WORKING DATA —
■ ■ ■ ■ ■

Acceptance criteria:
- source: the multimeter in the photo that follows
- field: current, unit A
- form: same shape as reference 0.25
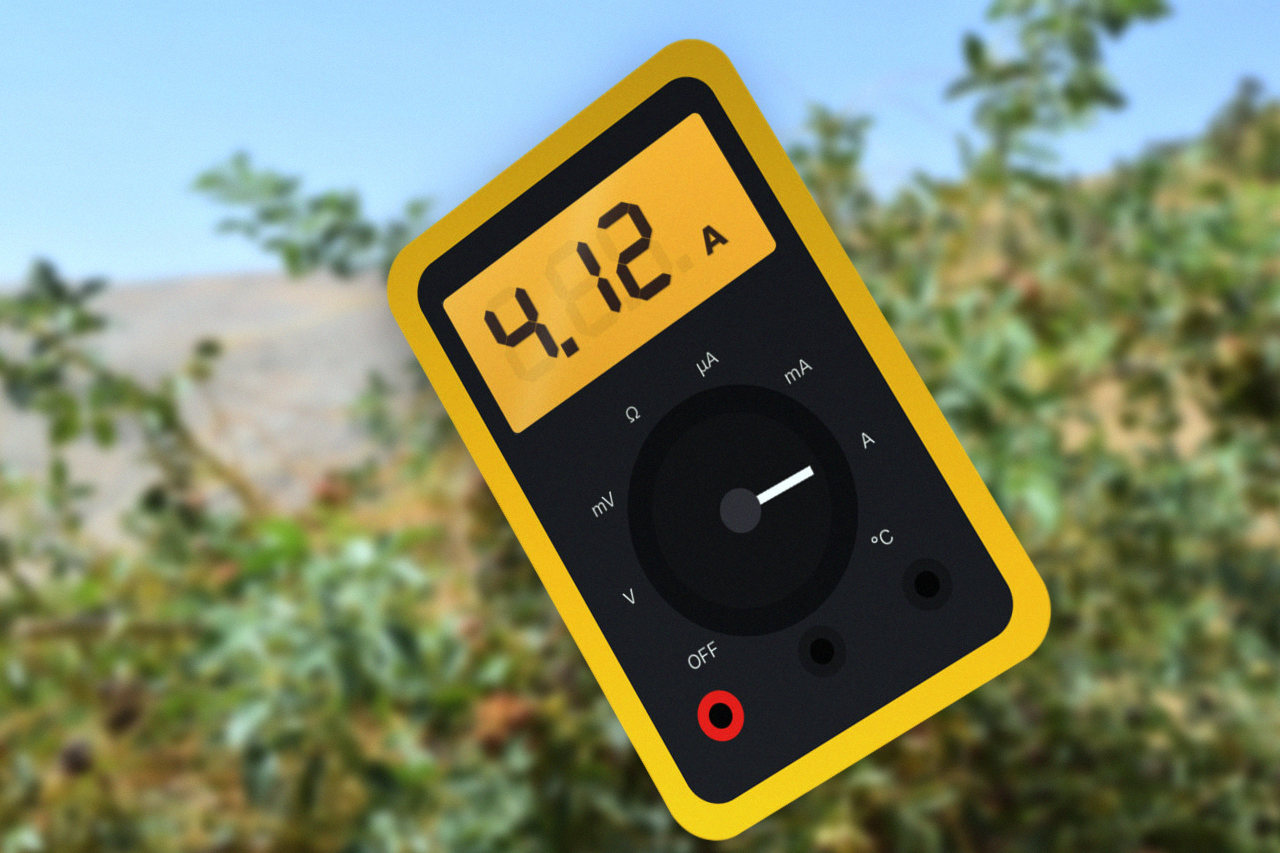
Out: 4.12
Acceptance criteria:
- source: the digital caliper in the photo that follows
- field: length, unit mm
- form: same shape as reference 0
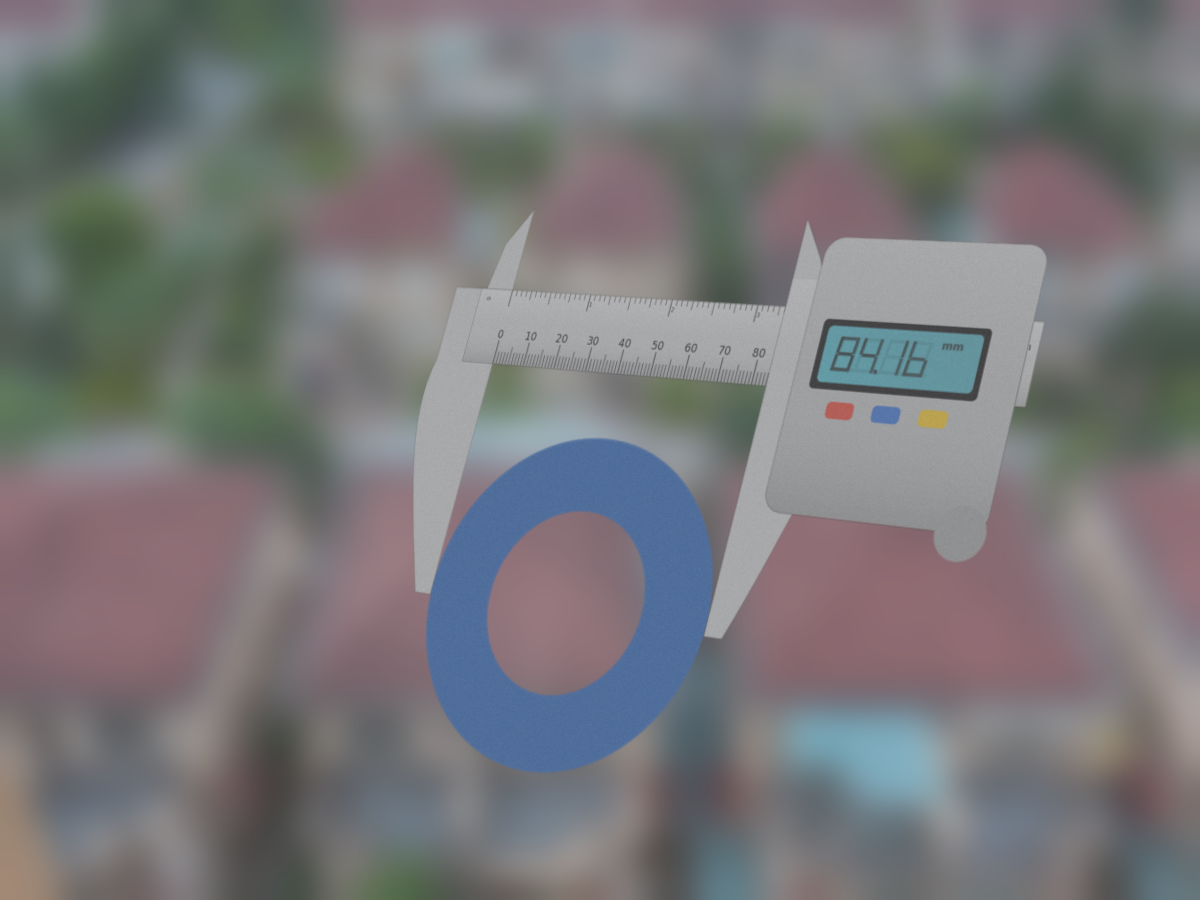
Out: 84.16
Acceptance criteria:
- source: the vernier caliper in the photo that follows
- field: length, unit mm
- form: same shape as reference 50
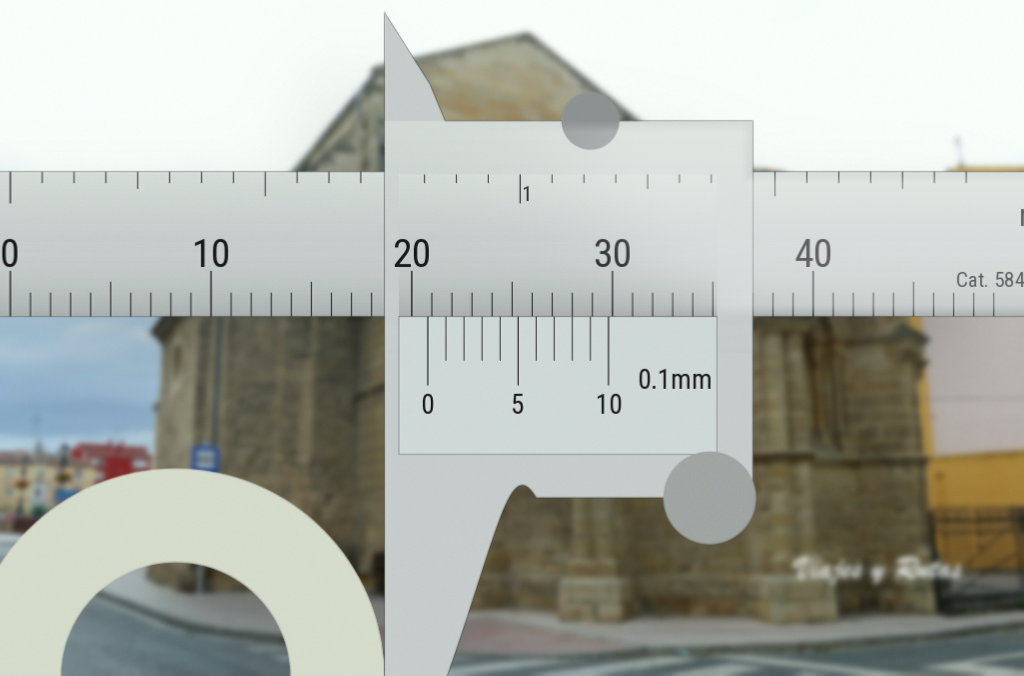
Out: 20.8
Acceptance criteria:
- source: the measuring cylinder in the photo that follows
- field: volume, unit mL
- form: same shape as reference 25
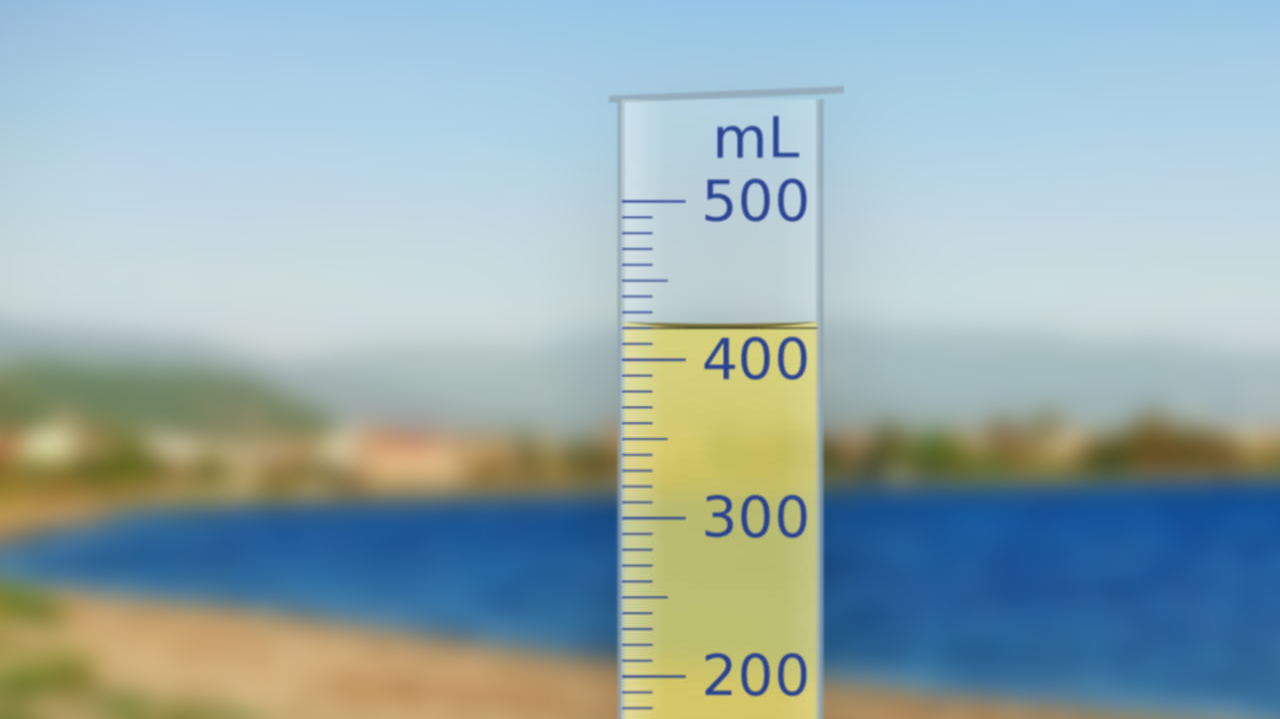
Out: 420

■ ■ ■ ■ ■

BRIEF — Which lines of the records contain the word "same"? Pull out each of them and copy them.

ANSWER AREA —
- form: same shape as reference 0.25
- form: same shape as reference 0
- form: same shape as reference 50
- form: same shape as reference 25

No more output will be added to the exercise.